Endoscopic neurotological procedures now are used to address chronic ear infections, cholesteatoma (an abnormal skin growth behind the eardrum), and otosclerosis.
Otosclerosis, affecting by some estimates as many as one in 50 people, occurs when the stapes, a tiny stirrup-shaped bone in the middle ear, becomes rigid and thus no longer conducts sound vibrations properly. Dr. Hunter notes that surgery is indicated when the hearing loss is severe enough that surgery will provide a noticeable hearing improvement to the patient (around 30 decibels). The typical procedure, known as a stapedectomy, removes the nonfunctioning stapes and replaces it with a prosthesis to restore hearing.
Dr. Hunter also treats patients with ear-based tumors called acoustic neuromas or vestibular schwannomas. Such growths are typically viewed as benign; often, the recommended course of action is simply to monitor them. Should they become large enough to risk compressing the brainstem and compromising speaking or swallowing functions, surgery may be recommended. Dr. Hunter and his neurotology colleagues at UT Southwestern are pioneering endoscopic techniques for the removal of these tumors. They’re also investigating potential medical treatments for the condition.
Collaborative, Leading-Edge Care
Dr. Hunter begins his relationships with new patients by using his own ears – to listen carefully to their concerns.
“For example, people may come into the office with some hearing loss, but a conversation with them reveals that they are actually much more bothered by dizziness,” he says. “So I take the time to find out what my patients’ goals are and help them evaluate the risks and benefits of various approaches so that we can address the issues accordingly.”
Dr. Hunter often collaborates with UT Southwestern neurosurgeons, especially during lateral skull base procedures. “Some cases are very complex, and we complement each other’s efforts both physically and mentally,” he says.
UT Southwestern’s team of audiologists, who diagnose and care for individuals with balance and hearing disorders, are also essential to care.
A significant portion of Dr. Hunter’s practice is devoted to cochlear implant surgery. He believes hearing-impaired patients should be tested more frequently to identify appropriate candidates.
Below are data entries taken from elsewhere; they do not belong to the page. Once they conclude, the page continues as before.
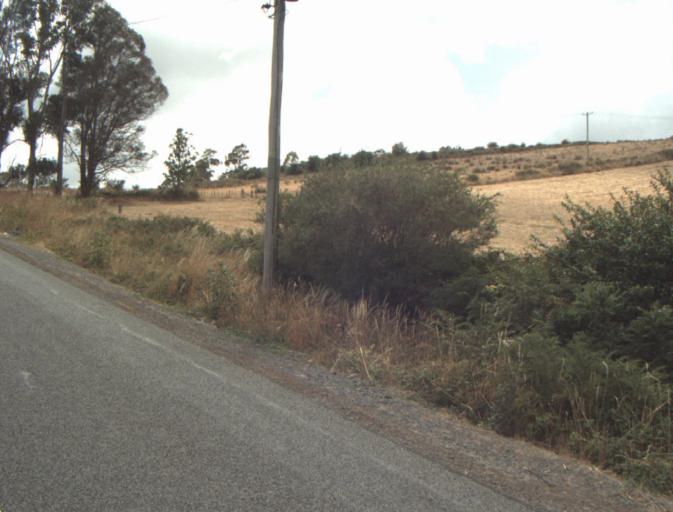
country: AU
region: Tasmania
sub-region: Dorset
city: Bridport
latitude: -41.1703
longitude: 147.2304
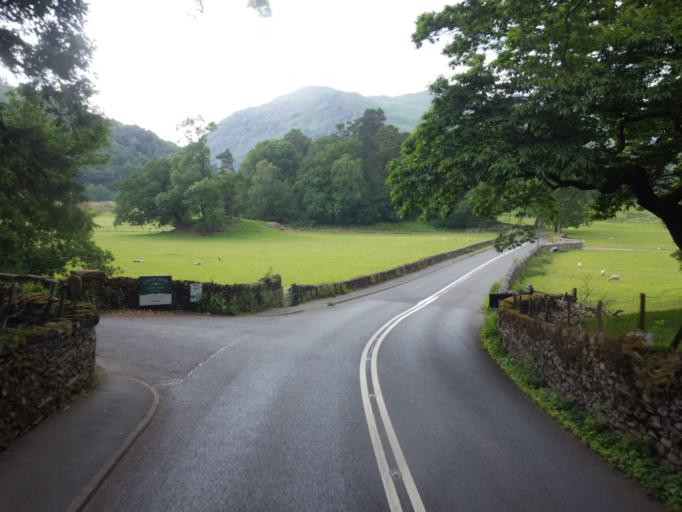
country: GB
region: England
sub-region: Cumbria
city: Ambleside
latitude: 54.4391
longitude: -2.9717
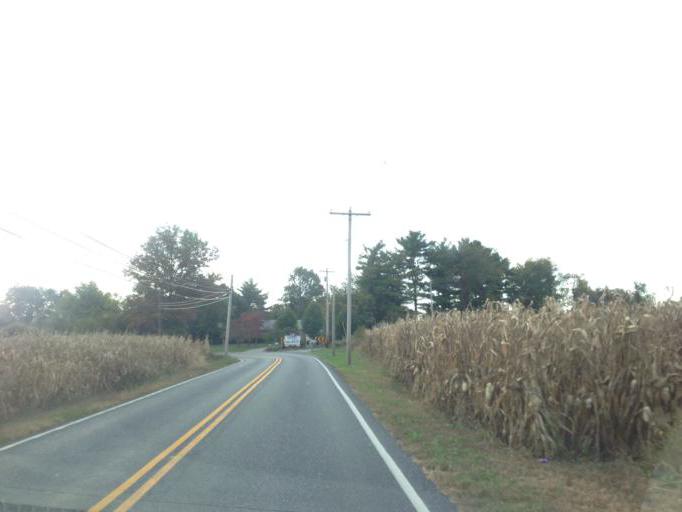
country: US
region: Maryland
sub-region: Carroll County
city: Mount Airy
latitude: 39.3455
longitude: -77.1695
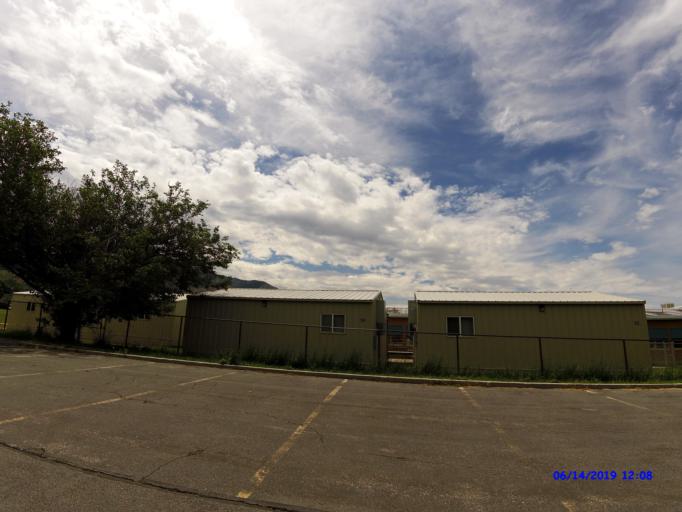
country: US
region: Utah
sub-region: Weber County
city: Ogden
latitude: 41.2497
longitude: -111.9448
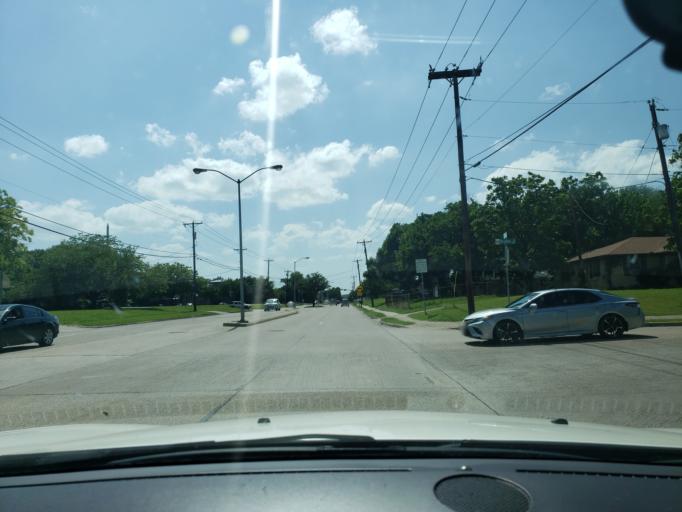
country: US
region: Texas
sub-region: Dallas County
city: Rowlett
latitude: 32.8939
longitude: -96.5629
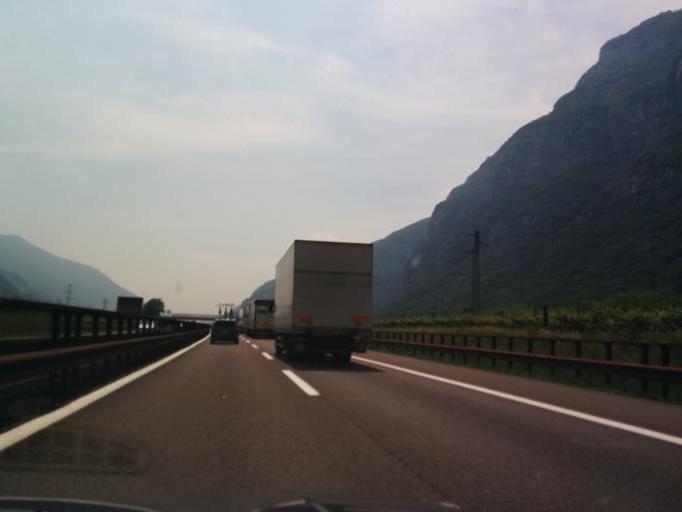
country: IT
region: Veneto
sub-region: Provincia di Verona
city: Rivalta
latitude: 45.6365
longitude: 10.8743
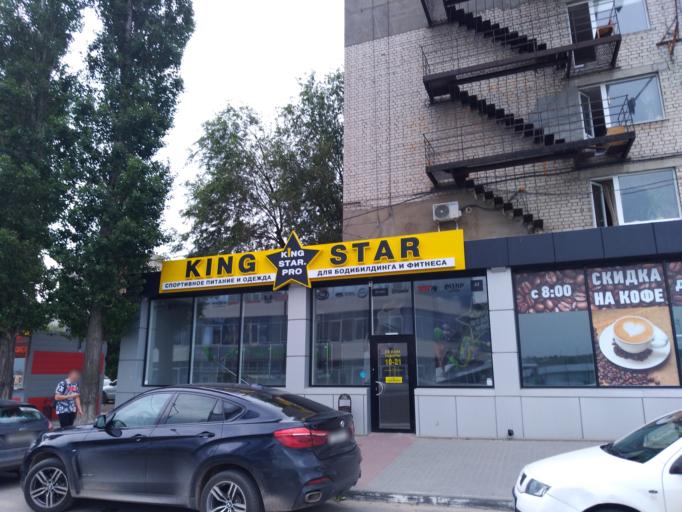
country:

“Among my adult patients who previously could hear and then lost their hearing at a later age,” he says, “I can’t think of anyone who isn’t happy that they received a cochlear implant.”
Not all of Dr. Hunter’s work is surgical. Among his patients are people with Meniere’s disease, a buildup of fluid in the inner ear that causes dizziness, ringing in the ears, and fluctuating hearing loss. While there are no universally accepted permanent surgical solutions for the condition, Meniere’s patients who receive care at UT Southwestern may be eligible to participate in clinical trials exploring emerging treatment options.